REQUIREMENT → Return verbatim the line containing "side table: none" together with all lines that follow it in the records, and no other material.

─── DATA EXTRACT ───

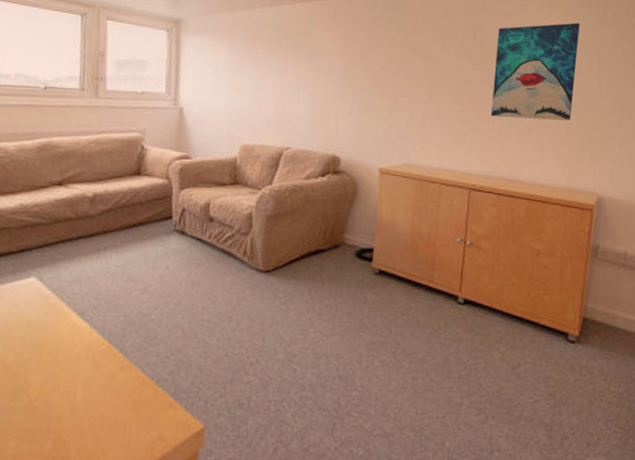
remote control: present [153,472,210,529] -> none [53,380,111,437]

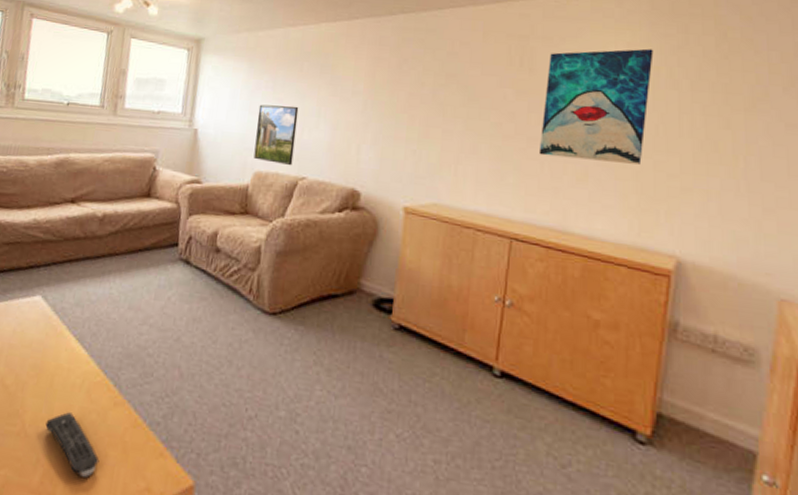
remote control: none [53,380,111,437] -> present [45,411,100,478]
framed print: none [240,82,280,138] -> present [253,104,299,166]

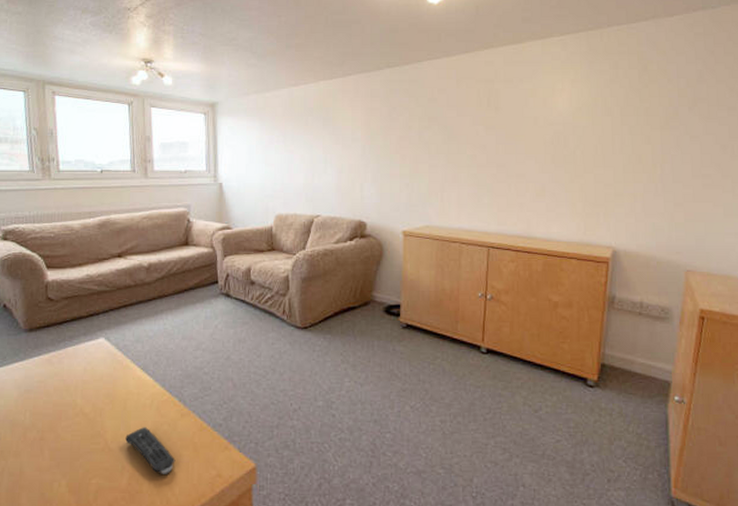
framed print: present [253,104,299,166] -> none [273,156,308,207]
wall art: present [538,48,654,164] -> none [506,84,592,178]

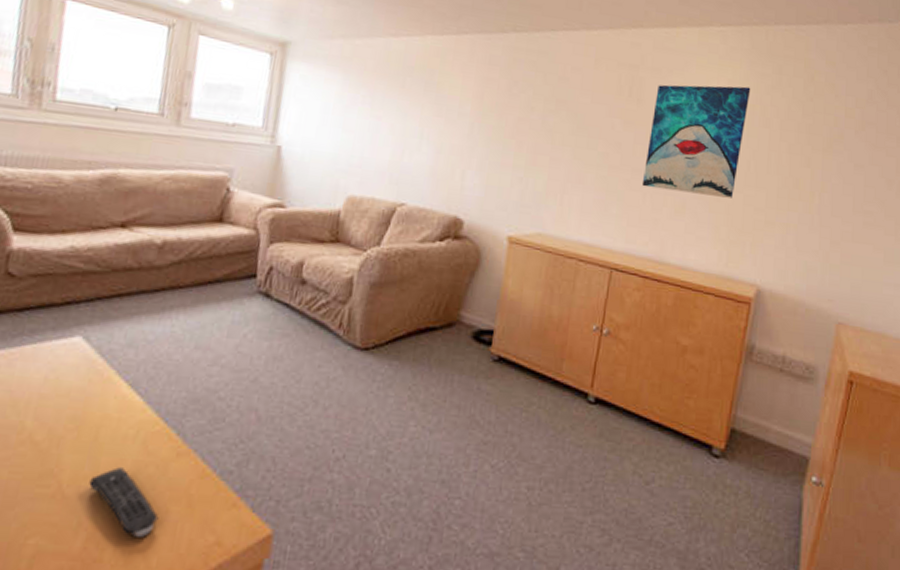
wall art: none [506,84,592,178] -> present [641,84,751,198]

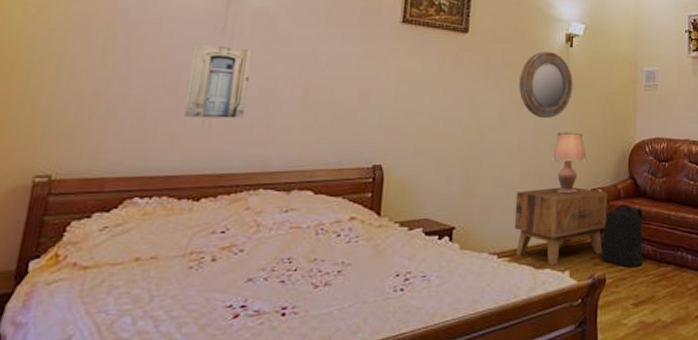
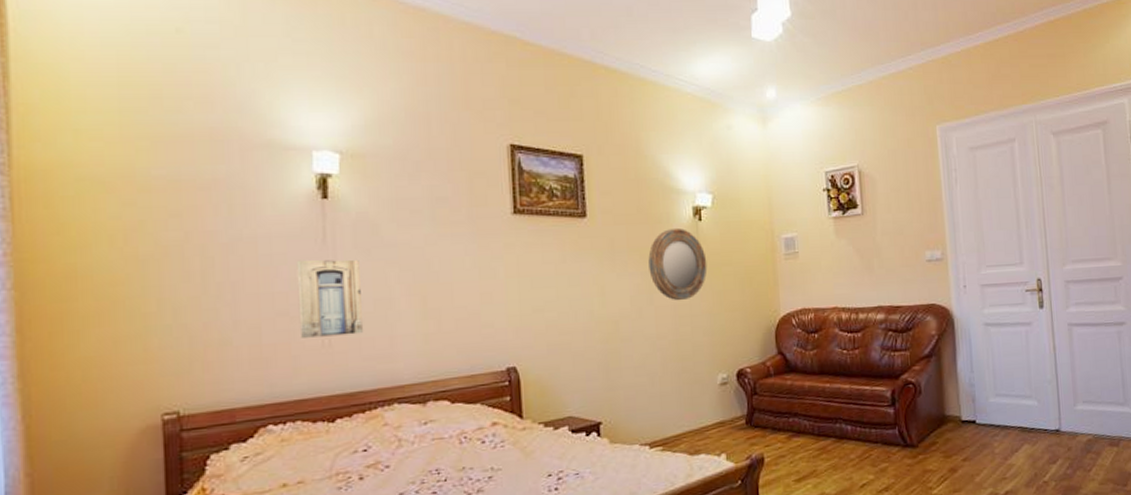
side table: present [514,187,608,266] -> none [660,368,759,451]
lamp: present [551,132,587,193] -> none [693,312,731,376]
backpack: present [601,203,644,268] -> none [756,380,801,445]

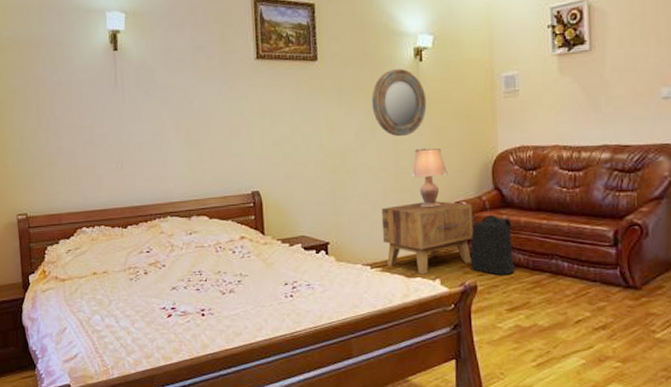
wall art: present [296,259,364,338] -> none [97,100,145,162]
side table: none [660,368,759,451] -> present [381,201,474,275]
lamp: none [693,312,731,376] -> present [412,148,448,207]
backpack: none [756,380,801,445] -> present [470,214,515,276]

───

ANSWER SPACE →
side table: none [660,368,759,451] -> present [381,201,474,275]
lamp: none [693,312,731,376] -> present [412,148,448,207]
backpack: none [756,380,801,445] -> present [470,214,515,276]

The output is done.